As for the need for me to be more curious about Freemasonry, if the Freemasonry explanation for liberalism made some sense to me, then I would be more curious about it, but it doesn’t (at least it never has, it’s never “clicked” with me at all), so I’m not.
James P. writes:
A Muslim murders and beheads a Catholic archbishop in Turkey, shouting “Allah is great,” and a Western politician declares in his country’s parliament, “A Muslim murdered and beheaded a Catholic archbishop in Turkey, shouting ‘Allah is great.’”
The first time I’d heard of that archbishop being murdered was in the Stadler video. Can anyone doubt that if a Muslim Imam had been murdered in Europe by a Christian fanatic, the entire world would have been screaming in indignation?
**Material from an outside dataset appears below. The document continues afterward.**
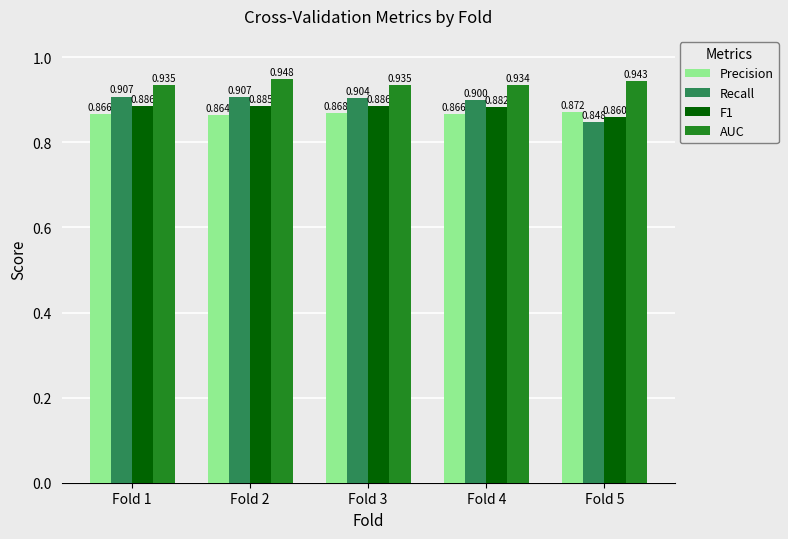

True or false: Recall has a value of 0.9 at Fold 4.

True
Thomas Fink replies to LA:
I agree with you, that it is silly to focus on Masonry as a dark, secret conspiracy at work. By the way, Stadler also makes the point that Masonry is much more harmless and vulnerable than we imagine if we have this “dark, secret” picture in mind. But still it is of significance that there are many people in the West in high and in not so high positions in politics and in business who are involved in silly esoteric belief systems and also share similar views in regard of issues like abortion, emancipation, race, etc.
Posted by Lawrence Auster at December 06, 2010 01:15 AM | Send
There seems also to be differences between Anglo Saxon Masonry and the Grand Orient of France which dominates on the continent and is much more political than the Anglo Saxon lodges. And I think it is this notion of “a dark, secret conspiracy at work” which prevents us from dealing with Masonry as a real force. They are people and sometimes very silly people. The involvement of the Grand Orient in almost all revolutionary movements on the continent is undeniable. Which doesn’t means the Grand Orient was the single and only cause of the revolutions. Sometimes the lodges were only used by the revolutionaries, for instance in the case of Bakunin. But still, there are official documents, correspondence etc. more than hundred years old which for instance read like a blueprint for the European Union. And when you read this, you can get a feeling why this people today cling to an impossible dream like the E.U.
I believe that one of the reasons Liberalism became the ruling system of the modern world is found in the activities of some lodges. This is not a conspiracy theory. Ideas have consequences. And Masonry played its part in the transformation of messianism and gnosticism into the austere doctrine of progress in the 18th century and beyond.